Di Alberto Figliolia è stata presentata l’intera produzione di quest’anno, particolarmente fecondo per lo scrittore e giornalista. Si tratta di tre raccolte di poesie: Una curva nel cielo, con i ritratti poetici (accompagnati da dettagliatissime schede biografiche e tecniche) di alcuni leggendari protagonisti dello sport fra i quali, per limitarci alle liriche proposte nell’incontro di Morbegno, Coppi & Bartali, Reinhold Messner, Yuri Chechi; Ambra ombre e van’amori, opera intensa e particolarmente significativa perché segna la raggiunta maturità artistica del poeta e, nelle due sezioni che la compongono (“Tangeri e altri sogni” e quella che dà il titolo al libro), propone una panoramica completa della sua ricerca espressiva e, infine, con piacevoli divertissements e veri e propri, insensati giochi di parole affiancati a “cose più serie”, Disimprimatur il più fresco di stampa (settembre 2004) libro di Figliolia.

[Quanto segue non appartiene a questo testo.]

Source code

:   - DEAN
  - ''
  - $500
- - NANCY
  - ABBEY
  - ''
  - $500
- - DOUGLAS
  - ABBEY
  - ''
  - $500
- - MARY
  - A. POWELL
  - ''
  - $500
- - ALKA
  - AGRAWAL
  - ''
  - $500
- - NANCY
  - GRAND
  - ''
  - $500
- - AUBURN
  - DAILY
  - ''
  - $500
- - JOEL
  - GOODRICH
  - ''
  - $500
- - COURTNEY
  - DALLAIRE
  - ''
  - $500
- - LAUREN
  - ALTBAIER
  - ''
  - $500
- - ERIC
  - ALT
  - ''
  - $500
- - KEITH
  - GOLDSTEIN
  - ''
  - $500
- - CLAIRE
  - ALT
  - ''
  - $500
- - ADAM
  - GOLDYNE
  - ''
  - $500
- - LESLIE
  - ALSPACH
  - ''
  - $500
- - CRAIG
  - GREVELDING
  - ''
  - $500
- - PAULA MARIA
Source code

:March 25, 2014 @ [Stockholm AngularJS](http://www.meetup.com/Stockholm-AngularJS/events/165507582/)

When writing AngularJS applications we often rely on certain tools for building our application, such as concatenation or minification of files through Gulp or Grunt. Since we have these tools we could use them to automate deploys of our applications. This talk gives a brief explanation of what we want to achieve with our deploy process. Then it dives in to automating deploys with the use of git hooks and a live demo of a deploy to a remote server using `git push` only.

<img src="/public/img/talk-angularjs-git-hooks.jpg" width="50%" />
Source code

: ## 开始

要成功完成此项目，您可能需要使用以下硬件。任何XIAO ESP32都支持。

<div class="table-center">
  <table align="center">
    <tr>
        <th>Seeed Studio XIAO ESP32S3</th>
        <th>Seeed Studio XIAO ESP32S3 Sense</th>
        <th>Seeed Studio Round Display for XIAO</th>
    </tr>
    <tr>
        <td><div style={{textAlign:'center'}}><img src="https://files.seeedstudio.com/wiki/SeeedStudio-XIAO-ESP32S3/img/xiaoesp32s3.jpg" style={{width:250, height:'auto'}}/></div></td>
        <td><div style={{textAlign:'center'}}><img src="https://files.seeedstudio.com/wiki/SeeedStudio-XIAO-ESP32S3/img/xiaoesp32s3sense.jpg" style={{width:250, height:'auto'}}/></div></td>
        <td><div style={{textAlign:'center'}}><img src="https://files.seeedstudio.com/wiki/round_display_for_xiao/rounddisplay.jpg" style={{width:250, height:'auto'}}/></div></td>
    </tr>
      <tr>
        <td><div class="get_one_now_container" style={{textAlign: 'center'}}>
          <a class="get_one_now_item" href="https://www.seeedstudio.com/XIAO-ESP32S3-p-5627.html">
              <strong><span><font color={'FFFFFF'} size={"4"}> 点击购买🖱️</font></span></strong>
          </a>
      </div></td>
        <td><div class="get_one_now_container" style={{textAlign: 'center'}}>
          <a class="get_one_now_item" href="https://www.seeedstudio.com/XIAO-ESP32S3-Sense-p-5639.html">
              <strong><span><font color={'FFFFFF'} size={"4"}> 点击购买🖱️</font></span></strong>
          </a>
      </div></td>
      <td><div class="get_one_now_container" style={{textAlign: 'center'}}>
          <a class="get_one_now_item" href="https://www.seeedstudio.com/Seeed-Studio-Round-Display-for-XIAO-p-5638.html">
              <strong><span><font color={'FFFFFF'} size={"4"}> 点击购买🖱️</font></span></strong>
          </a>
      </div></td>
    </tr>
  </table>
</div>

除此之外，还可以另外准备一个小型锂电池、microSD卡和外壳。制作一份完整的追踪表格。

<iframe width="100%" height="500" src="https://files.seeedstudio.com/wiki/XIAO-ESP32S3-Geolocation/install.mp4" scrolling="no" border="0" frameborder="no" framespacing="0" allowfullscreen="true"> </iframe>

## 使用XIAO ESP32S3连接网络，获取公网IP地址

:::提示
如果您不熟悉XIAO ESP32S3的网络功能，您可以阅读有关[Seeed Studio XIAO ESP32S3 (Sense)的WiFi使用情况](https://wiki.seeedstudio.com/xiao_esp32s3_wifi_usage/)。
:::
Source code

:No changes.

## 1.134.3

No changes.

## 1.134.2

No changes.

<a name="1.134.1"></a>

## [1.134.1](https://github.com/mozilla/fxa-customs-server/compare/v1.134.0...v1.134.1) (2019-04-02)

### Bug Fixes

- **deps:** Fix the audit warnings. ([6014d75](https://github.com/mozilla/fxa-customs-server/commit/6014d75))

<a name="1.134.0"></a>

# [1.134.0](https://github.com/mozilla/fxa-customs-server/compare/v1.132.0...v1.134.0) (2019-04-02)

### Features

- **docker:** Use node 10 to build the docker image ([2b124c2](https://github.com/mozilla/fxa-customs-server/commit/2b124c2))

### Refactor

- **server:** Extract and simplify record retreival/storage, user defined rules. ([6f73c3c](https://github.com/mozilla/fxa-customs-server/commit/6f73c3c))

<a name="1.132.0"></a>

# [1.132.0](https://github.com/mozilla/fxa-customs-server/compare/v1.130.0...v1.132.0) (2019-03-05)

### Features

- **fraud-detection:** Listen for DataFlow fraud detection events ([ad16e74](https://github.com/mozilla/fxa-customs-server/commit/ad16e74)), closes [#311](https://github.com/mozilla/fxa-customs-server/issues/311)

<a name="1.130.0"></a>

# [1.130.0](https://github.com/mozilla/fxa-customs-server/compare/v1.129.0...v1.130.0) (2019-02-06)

E con l’ironico “(per carità) Non si stampi!” che reca nel titolo, si chiude il gioco poetico. Ma soltanto per ora… perché l’autore già sta preparando, e uscirà nei prossimi mesi, una nuova raccolta di racconti interamente dedicati al mondo del calcio.
È stato poi molto apprezzato il poeta albanese, Çlirim Muça, che ai promotori interessava particolarmente far conoscere (Alberto Figliolia lo è già parecchio da queste parti): piaciuta la piccola raccolta Il mercato azionario della favola, brevissime e fulminanti storielle – alla Esopo per intenderci e… rigorosamente rivolte agli adulti, ha voluto precisare l’autore, com’è sempre per le favole – in cui, volendo, possiamo trovar anticipate vicende attualissime (Parmalat e via dicendo) e utilissimi insegnamenti di prudenza nei confronti di assicurazioni, banche, borsa... Ma è piaciuta soprattutto la silloge poetica (prima e unica, al momento, in lingua italiana) Da oltre il mare dove è espressa la sua esperienza di emigrante (da 13 anni in Italia, di cui 5 da clandestino), con i sentimenti di rabbia, nostalgia, smarrimento; e gli amori, quelli lasciati là è quelli trovati o inseguiti; i suoi figli, nati qui - uno ha poco più di cinque anni e l'altro quattro... Sentimenti di varia umanità che Gina Grechi, l’apprezzatissima lettrice, ha magistralmente saputo trasmettere al pubblico, lei stessa commossa alla lettura di un paio di liriche.
A Pasqua, se tutto va come previsto, Figliolia e Muça usciranno insieme con un nuovo libro: poesie dell'uno e dell'altro, in lingua italiana e con traduzione in albanese. Una prima esperienza del genere e, questa volta, potrà essere letto... al di qua e al di là del mare!
«Per la presentazione di questo libro e di quello sul calcio – hanno concluso i “due amici poeti” – saremo lieti di poter tornare a Morbegno, in questa accogliente sala».